*Задание*. Представьте в виде нумерованного списка строки от той, что содержит «pose: elev=122.3 azim=342.6», до последней строки включительно, опустив пустые строки.

*Приведённые строки*.
= = =
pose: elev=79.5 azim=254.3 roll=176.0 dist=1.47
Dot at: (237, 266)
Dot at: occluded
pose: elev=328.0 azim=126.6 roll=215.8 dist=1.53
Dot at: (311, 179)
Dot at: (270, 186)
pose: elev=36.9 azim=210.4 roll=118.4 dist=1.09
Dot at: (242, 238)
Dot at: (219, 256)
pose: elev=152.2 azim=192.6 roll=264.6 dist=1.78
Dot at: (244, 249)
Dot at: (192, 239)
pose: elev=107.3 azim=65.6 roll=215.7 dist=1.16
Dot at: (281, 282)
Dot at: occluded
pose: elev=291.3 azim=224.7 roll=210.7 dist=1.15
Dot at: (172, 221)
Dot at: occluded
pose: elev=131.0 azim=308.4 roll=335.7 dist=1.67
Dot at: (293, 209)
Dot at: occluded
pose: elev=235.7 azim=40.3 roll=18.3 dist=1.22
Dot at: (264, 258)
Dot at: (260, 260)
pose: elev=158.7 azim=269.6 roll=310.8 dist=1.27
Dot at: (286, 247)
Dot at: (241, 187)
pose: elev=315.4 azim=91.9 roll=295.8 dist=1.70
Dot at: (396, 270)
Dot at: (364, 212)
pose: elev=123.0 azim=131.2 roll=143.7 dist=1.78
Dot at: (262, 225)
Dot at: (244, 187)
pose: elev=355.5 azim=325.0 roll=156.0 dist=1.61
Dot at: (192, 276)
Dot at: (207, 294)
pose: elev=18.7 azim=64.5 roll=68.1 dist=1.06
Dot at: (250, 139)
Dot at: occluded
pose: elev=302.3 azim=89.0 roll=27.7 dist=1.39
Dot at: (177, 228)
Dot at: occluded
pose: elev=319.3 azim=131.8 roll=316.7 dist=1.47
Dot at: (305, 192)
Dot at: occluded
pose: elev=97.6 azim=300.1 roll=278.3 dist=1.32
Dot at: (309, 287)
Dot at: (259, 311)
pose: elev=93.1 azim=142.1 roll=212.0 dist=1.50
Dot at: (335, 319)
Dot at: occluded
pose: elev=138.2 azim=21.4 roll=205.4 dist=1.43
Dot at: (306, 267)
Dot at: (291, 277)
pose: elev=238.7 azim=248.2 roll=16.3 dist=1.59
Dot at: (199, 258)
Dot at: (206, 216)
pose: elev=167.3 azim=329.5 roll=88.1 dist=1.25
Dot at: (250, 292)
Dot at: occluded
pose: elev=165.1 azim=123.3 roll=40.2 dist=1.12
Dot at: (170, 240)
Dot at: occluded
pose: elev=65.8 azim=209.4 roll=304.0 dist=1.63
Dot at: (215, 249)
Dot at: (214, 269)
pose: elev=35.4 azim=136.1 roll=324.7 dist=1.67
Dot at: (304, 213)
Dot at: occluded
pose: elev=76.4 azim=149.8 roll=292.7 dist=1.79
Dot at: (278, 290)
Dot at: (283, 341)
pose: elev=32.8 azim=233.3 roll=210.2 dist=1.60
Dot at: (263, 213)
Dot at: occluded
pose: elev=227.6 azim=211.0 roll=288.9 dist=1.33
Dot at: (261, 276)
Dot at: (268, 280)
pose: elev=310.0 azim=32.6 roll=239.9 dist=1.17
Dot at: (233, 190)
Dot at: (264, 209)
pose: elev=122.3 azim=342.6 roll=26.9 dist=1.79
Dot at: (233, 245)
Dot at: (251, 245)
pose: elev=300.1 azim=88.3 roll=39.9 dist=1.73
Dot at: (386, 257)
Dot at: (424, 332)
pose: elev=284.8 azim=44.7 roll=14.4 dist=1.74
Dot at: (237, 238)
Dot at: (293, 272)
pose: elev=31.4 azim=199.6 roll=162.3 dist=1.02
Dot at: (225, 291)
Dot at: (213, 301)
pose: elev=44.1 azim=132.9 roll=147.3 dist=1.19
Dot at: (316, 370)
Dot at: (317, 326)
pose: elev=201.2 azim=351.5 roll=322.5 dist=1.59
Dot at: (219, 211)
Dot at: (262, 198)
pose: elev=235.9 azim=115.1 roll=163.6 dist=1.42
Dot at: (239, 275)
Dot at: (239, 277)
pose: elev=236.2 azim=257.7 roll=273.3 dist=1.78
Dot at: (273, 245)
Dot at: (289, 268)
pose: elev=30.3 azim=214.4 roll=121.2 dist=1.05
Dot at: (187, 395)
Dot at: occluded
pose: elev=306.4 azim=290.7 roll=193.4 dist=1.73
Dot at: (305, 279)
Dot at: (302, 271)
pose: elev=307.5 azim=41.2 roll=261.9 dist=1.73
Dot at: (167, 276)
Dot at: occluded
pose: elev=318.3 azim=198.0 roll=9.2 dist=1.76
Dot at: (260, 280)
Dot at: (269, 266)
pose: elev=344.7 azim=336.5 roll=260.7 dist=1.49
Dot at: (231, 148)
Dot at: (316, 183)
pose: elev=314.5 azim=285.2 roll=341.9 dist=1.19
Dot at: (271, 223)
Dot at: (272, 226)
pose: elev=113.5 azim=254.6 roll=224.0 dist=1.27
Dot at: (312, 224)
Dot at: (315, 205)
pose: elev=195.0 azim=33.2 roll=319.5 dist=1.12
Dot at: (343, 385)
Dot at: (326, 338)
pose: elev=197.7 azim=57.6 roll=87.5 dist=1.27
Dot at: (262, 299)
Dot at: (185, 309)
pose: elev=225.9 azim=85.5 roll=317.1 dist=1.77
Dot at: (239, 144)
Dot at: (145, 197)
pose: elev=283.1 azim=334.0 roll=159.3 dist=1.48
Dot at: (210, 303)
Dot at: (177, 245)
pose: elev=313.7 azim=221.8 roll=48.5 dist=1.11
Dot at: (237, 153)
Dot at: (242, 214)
= = =
*Ответ к заданию*.
1. pose: elev=122.3 azim=342.6 roll=26.9 dist=1.79
2. Dot at: (233, 245)
3. Dot at: (251, 245)
4. pose: elev=300.1 azim=88.3 roll=39.9 dist=1.73
5. Dot at: (386, 257)
6. Dot at: (424, 332)
7. pose: elev=284.8 azim=44.7 roll=14.4 dist=1.74
8. Dot at: (237, 238)
9. Dot at: (293, 272)
10. pose: elev=31.4 azim=199.6 roll=162.3 dist=1.02
11. Dot at: (225, 291)
12. Dot at: (213, 301)
13. pose: elev=44.1 azim=132.9 roll=147.3 dist=1.19
14. Dot at: (316, 370)
15. Dot at: (317, 326)
16. pose: elev=201.2 azim=351.5 roll=322.5 dist=1.59
17. Dot at: (219, 211)
18. Dot at: (262, 198)
19. pose: elev=235.9 azim=115.1 roll=163.6 dist=1.42
20. Dot at: (239, 275)
21. Dot at: (239, 277)
22. pose: elev=236.2 azim=257.7 roll=273.3 dist=1.78
23. Dot at: (273, 245)
24. Dot at: (289, 268)
25. pose: elev=30.3 azim=214.4 roll=121.2 dist=1.05
26. Dot at: (187, 395)
27. Dot at: occluded
28. pose: elev=306.4 azim=290.7 roll=193.4 dist=1.73
29. Dot at: (305, 279)
30. Dot at: (302, 271)
31. pose: elev=307.5 azim=41.2 roll=261.9 dist=1.73
32. Dot at: (167, 276)
33. Dot at: occluded
34. pose: elev=318.3 azim=198.0 roll=9.2 dist=1.76
35. Dot at: (260, 280)
36. Dot at: (269, 266)
37. pose: elev=344.7 azim=336.5 roll=260.7 dist=1.49
38. Dot at: (231, 148)
39. Dot at: (316, 183)
40. pose: elev=314.5 azim=285.2 roll=341.9 dist=1.19
41. Dot at: (271, 223)
42. Dot at: (272, 226)
43. pose: elev=113.5 azim=254.6 roll=224.0 dist=1.27
44. Dot at: (312, 224)
45. Dot at: (315, 205)
46. pose: elev=195.0 azim=33.2 roll=319.5 dist=1.12
47. Dot at: (343, 385)
48. Dot at: (326, 338)
49. pose: elev=197.7 azim=57.6 roll=87.5 dist=1.27
50. Dot at: (262, 299)
51. Dot at: (185, 309)
52. pose: elev=225.9 azim=85.5 roll=317.1 dist=1.77
53. Dot at: (239, 144)
54. Dot at: (145, 197)
55. pose: elev=283.1 azim=334.0 roll=159.3 dist=1.48
56. Dot at: (210, 303)
57. Dot at: (177, 245)
58. pose: elev=313.7 azim=221.8 roll=48.5 dist=1.11
59. Dot at: (237, 153)
60. Dot at: (242, 214)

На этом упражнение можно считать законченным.